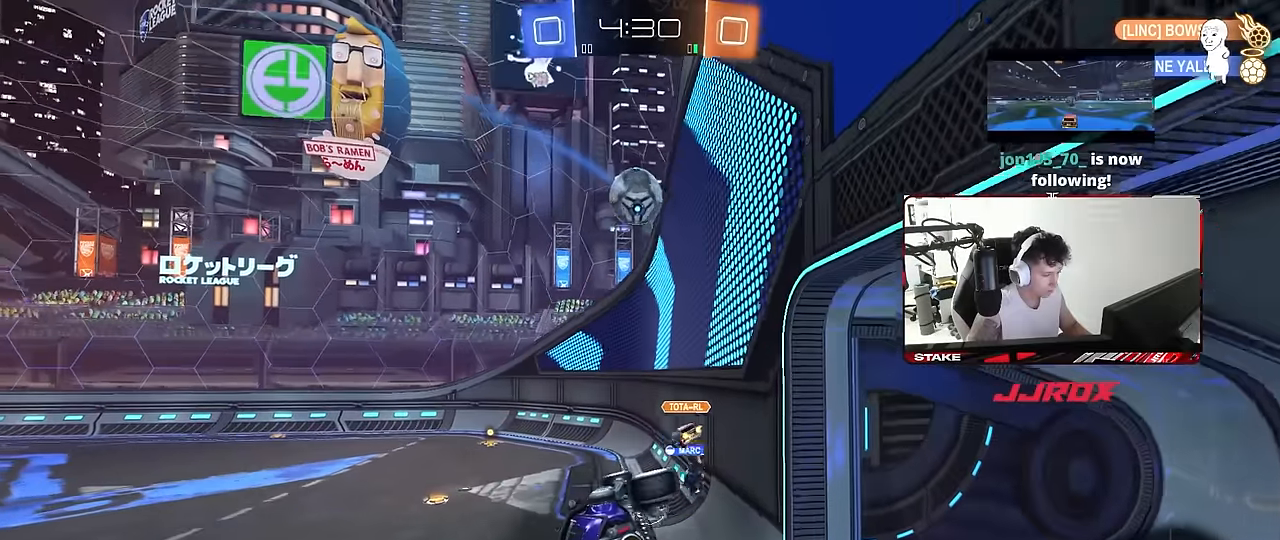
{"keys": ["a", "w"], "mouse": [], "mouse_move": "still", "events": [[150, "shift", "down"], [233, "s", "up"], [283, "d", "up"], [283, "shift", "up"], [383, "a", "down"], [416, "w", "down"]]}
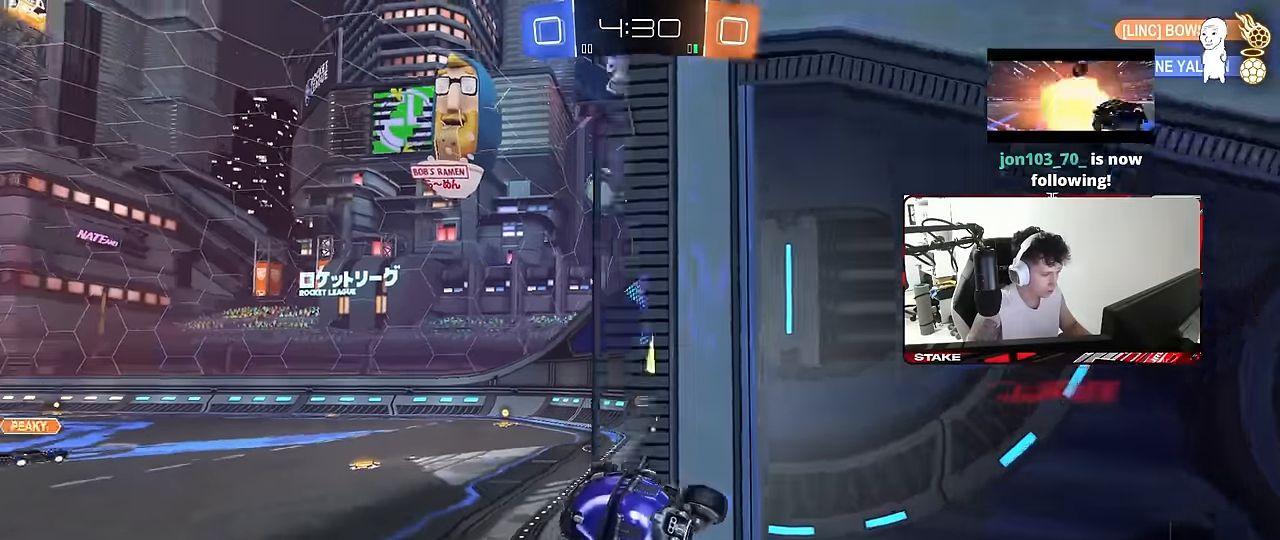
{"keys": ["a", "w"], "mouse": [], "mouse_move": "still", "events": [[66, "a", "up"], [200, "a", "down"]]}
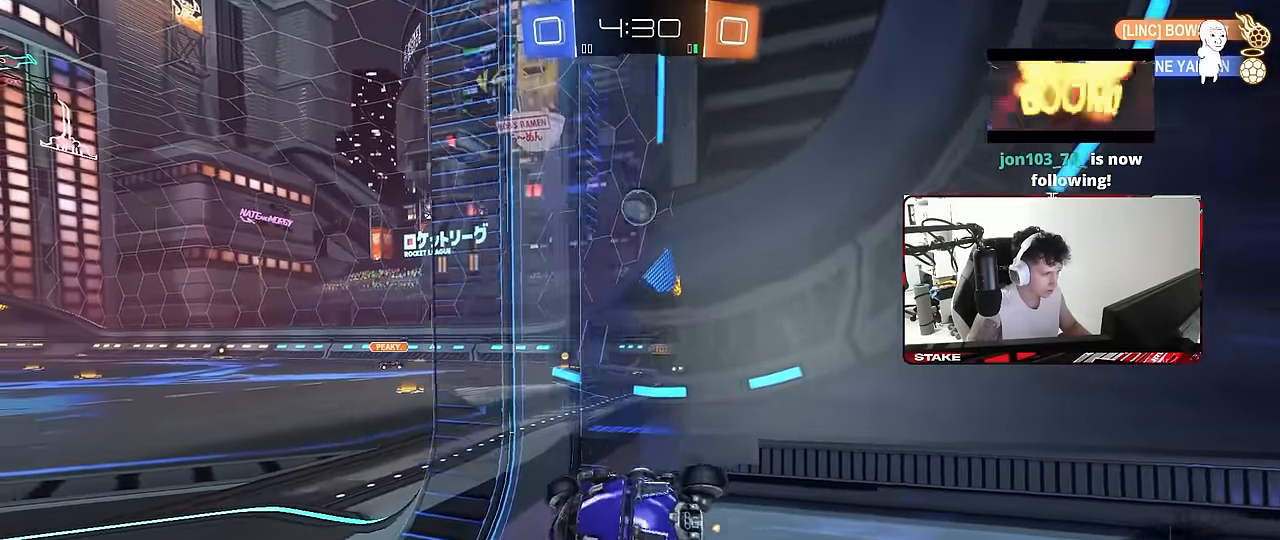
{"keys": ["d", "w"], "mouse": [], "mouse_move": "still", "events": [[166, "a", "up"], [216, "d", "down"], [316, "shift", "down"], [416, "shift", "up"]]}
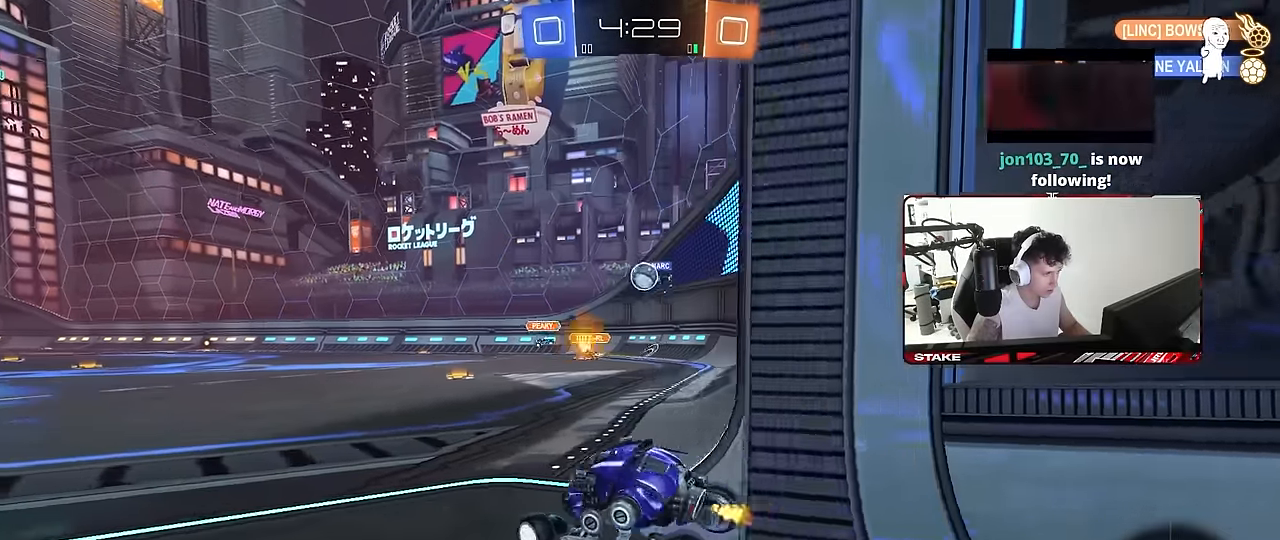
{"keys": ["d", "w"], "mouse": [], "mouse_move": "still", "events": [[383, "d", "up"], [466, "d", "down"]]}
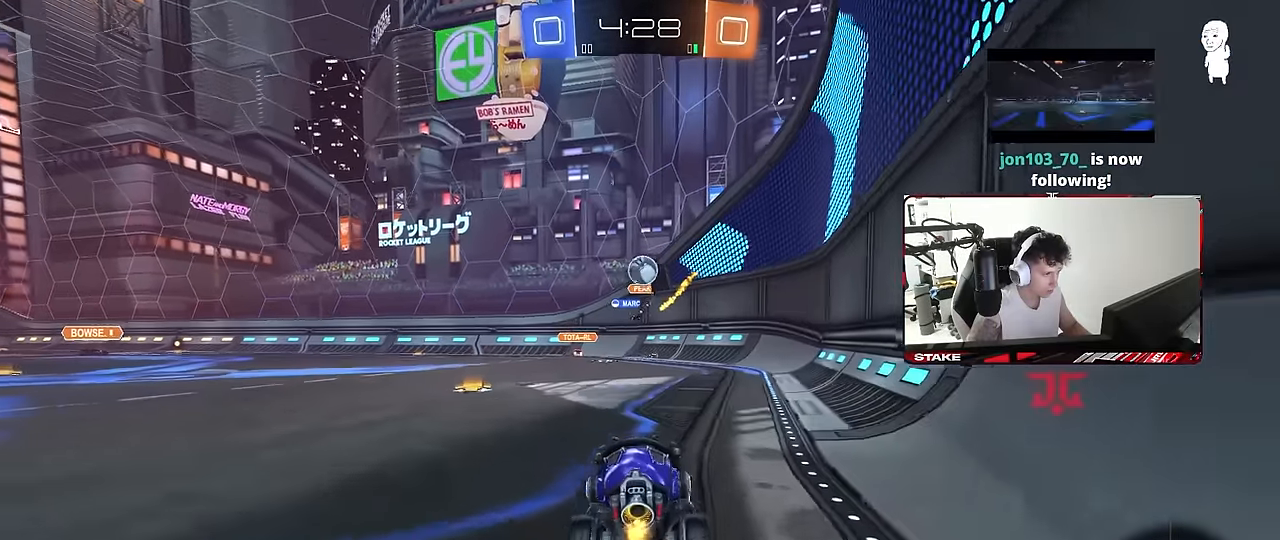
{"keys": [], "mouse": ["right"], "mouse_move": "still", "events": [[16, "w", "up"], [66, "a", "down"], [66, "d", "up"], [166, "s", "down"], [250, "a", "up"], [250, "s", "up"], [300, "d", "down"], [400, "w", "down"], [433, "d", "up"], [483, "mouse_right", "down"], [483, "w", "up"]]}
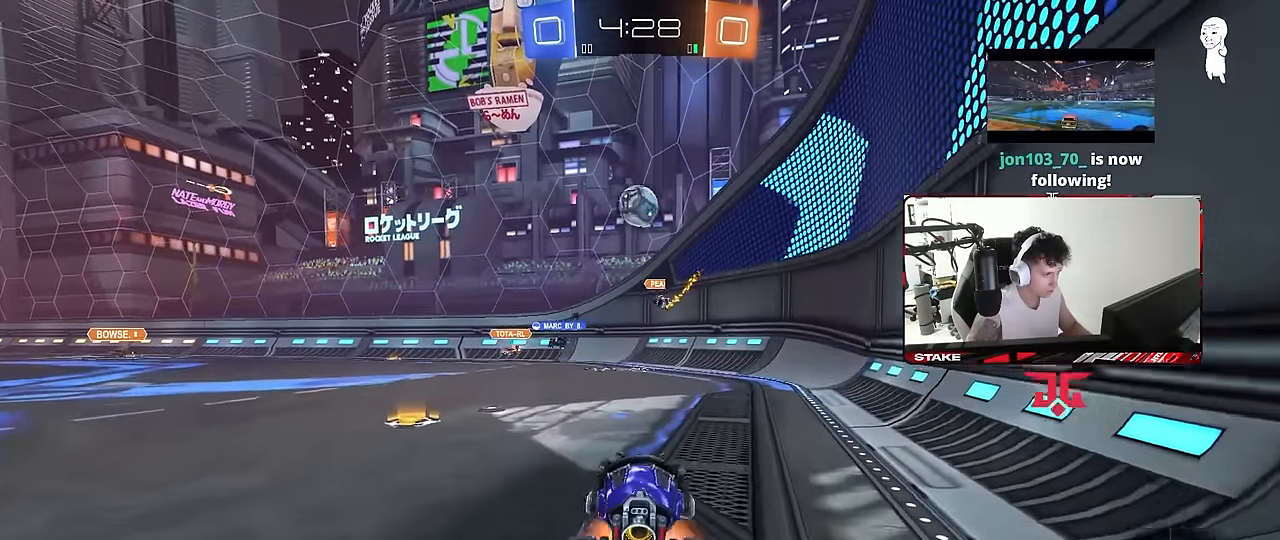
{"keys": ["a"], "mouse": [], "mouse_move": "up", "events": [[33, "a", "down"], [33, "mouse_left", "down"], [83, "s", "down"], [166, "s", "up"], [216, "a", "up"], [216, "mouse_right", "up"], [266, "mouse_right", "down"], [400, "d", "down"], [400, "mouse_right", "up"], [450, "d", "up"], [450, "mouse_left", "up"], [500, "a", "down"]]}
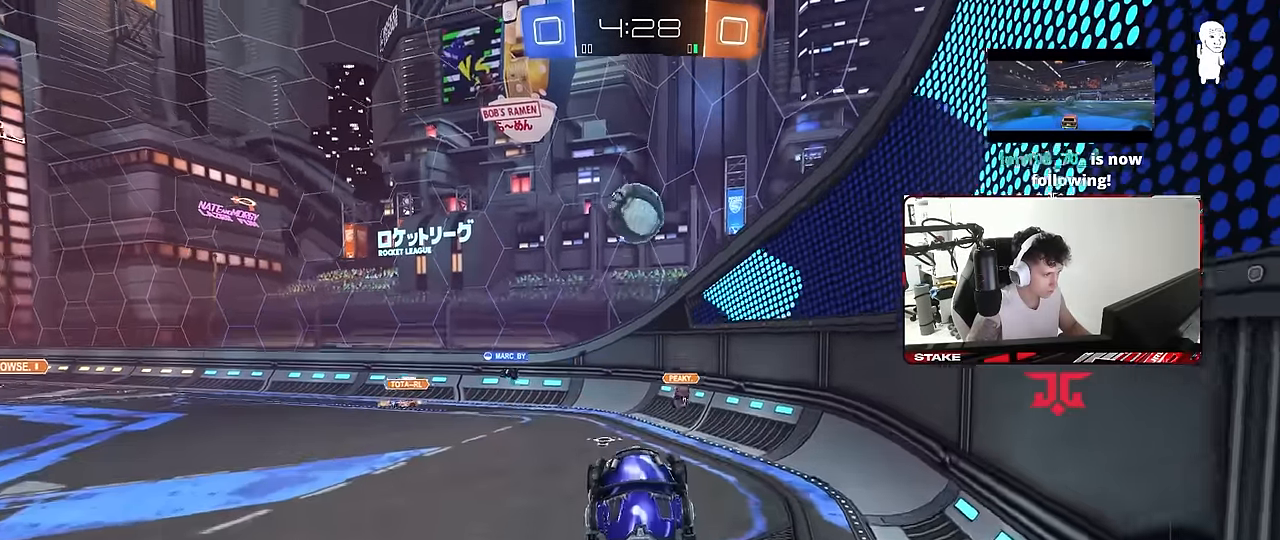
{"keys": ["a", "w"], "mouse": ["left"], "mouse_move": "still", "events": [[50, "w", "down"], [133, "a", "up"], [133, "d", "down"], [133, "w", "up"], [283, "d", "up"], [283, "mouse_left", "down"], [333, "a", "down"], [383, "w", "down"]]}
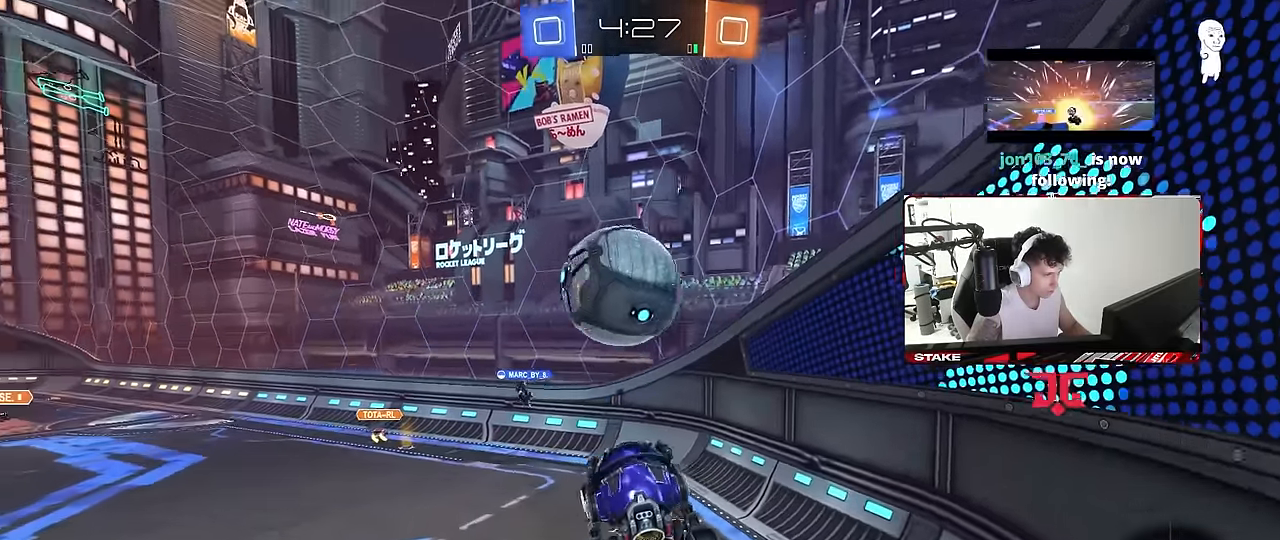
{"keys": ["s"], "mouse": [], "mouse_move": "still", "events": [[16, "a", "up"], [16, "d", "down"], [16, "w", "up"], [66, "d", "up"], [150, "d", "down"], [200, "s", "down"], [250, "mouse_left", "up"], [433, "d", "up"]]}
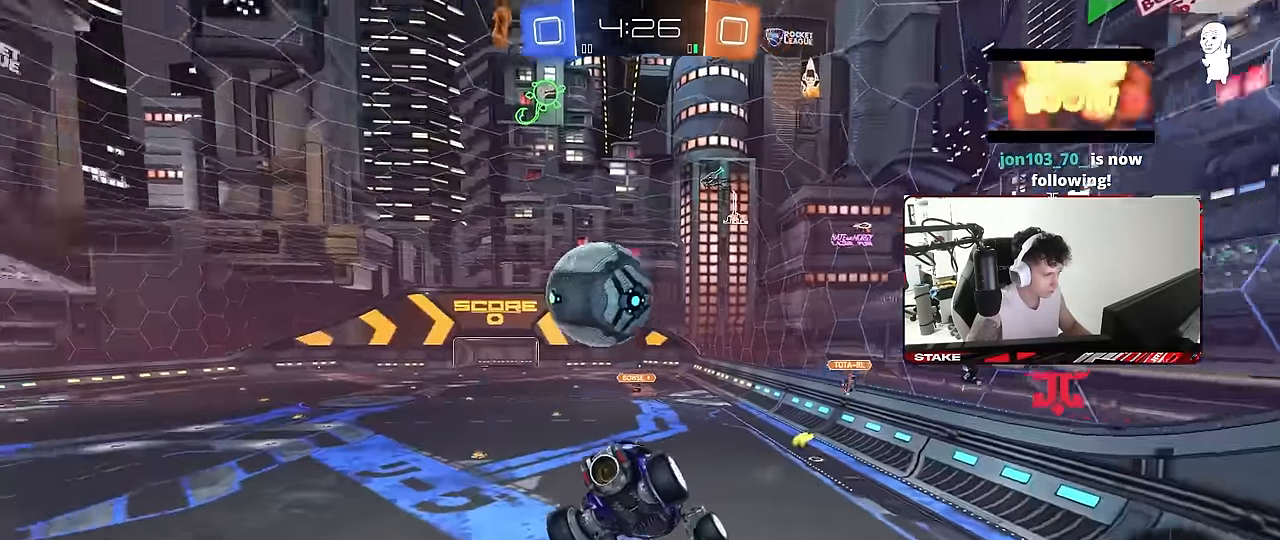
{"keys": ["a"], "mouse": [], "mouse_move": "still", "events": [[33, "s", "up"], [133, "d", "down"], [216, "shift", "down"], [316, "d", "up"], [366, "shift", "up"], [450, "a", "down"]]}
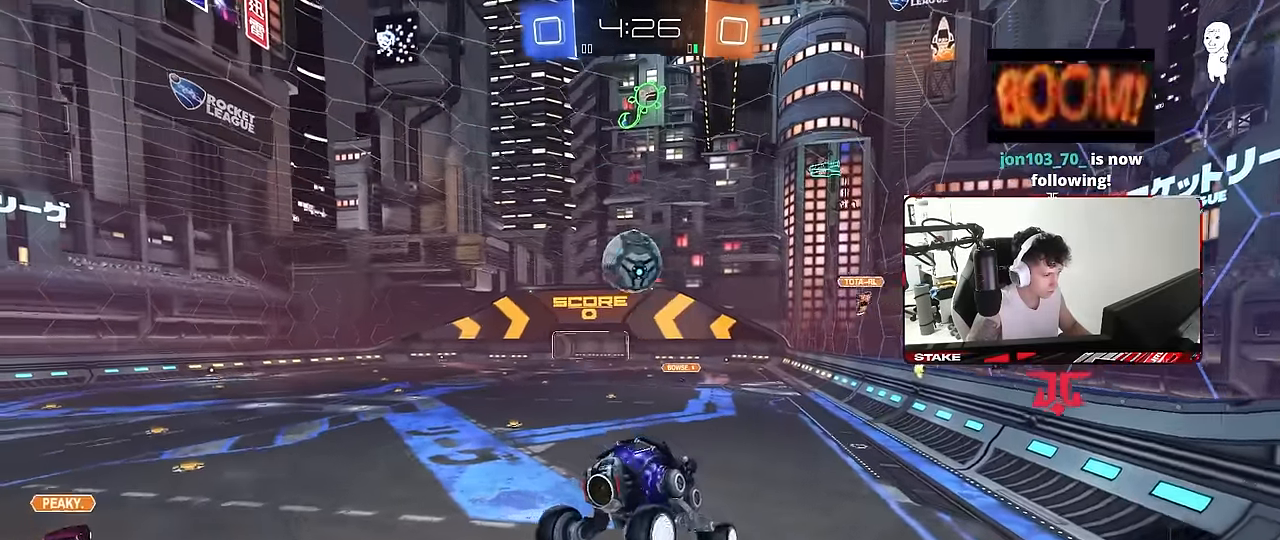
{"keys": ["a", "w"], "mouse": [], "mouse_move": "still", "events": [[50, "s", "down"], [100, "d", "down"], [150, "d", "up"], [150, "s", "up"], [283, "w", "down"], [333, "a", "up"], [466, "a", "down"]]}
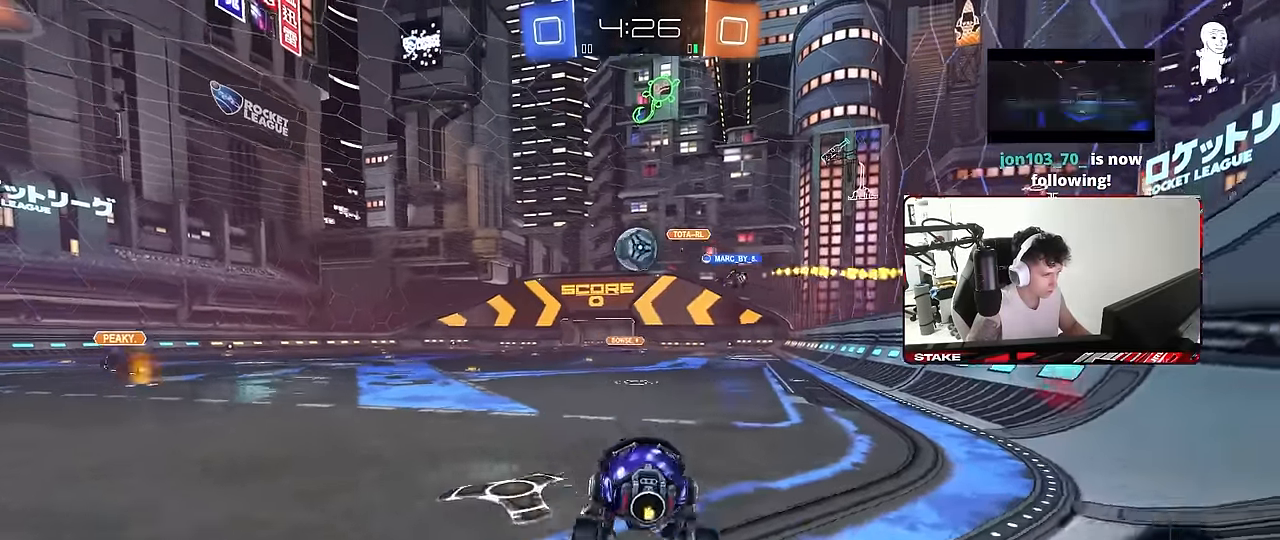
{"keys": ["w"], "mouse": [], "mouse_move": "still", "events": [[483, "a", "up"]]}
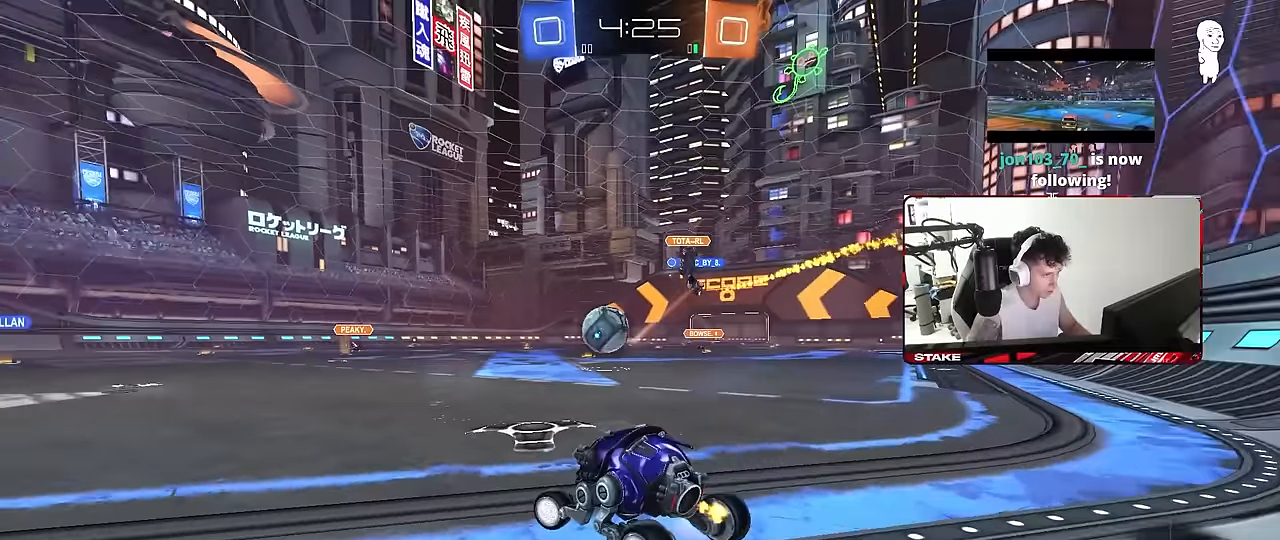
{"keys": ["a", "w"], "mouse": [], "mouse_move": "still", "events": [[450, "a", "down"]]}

**Your task**
Print the entries above word for word, without pictures.

**Exercise output**
{"keys": ["a", "w"], "mouse": [], "mouse_move": "still", "events": [[150, "shift", "down"], [233, "s", "up"], [283, "d", "up"], [283, "shift", "up"], [383, "a", "down"], [416, "w", "down"]]}
{"keys": ["a", "w"], "mouse": [], "mouse_move": "still", "events": [[66, "a", "up"], [200, "a", "down"]]}
{"keys": ["d", "w"], "mouse": [], "mouse_move": "still", "events": [[166, "a", "up"], [216, "d", "down"], [316, "shift", "down"], [416, "shift", "up"]]}
{"keys": ["d", "w"], "mouse": [], "mouse_move": "still", "events": [[383, "d", "up"], [466, "d", "down"]]}
{"keys": [], "mouse": ["right"], "mouse_move": "still", "events": [[16, "w", "up"], [66, "a", "down"], [66, "d", "up"], [166, "s", "down"], [250, "a", "up"], [250, "s", "up"], [300, "d", "down"], [400, "w", "down"], [433, "d", "up"], [483, "mouse_right", "down"], [483, "w", "up"]]}
{"keys": ["a"], "mouse": [], "mouse_move": "up", "events": [[33, "a", "down"], [33, "mouse_left", "down"], [83, "s", "down"], [166, "s", "up"], [216, "a", "up"], [216, "mouse_right", "up"], [266, "mouse_right", "down"], [400, "d", "down"], [400, "mouse_right", "up"], [450, "d", "up"], [450, "mouse_left", "up"], [500, "a", "down"]]}
{"keys": ["a", "w"], "mouse": ["left"], "mouse_move": "still", "events": [[50, "w", "down"], [133, "a", "up"], [133, "d", "down"], [133, "w", "up"], [283, "d", "up"], [283, "mouse_left", "down"], [333, "a", "down"], [383, "w", "down"]]}
{"keys": ["s"], "mouse": [], "mouse_move": "still", "events": [[16, "a", "up"], [16, "d", "down"], [16, "w", "up"], [66, "d", "up"], [150, "d", "down"], [200, "s", "down"], [250, "mouse_left", "up"], [433, "d", "up"]]}
{"keys": ["a"], "mouse": [], "mouse_move": "still", "events": [[33, "s", "up"], [133, "d", "down"], [216, "shift", "down"], [316, "d", "up"], [366, "shift", "up"], [450, "a", "down"]]}
{"keys": ["a", "w"], "mouse": [], "mouse_move": "still", "events": [[50, "s", "down"], [100, "d", "down"], [150, "d", "up"], [150, "s", "up"], [283, "w", "down"], [333, "a", "up"], [466, "a", "down"]]}
{"keys": ["w"], "mouse": [], "mouse_move": "still", "events": [[483, "a", "up"]]}
{"keys": ["a", "w"], "mouse": [], "mouse_move": "still", "events": [[450, "a", "down"]]}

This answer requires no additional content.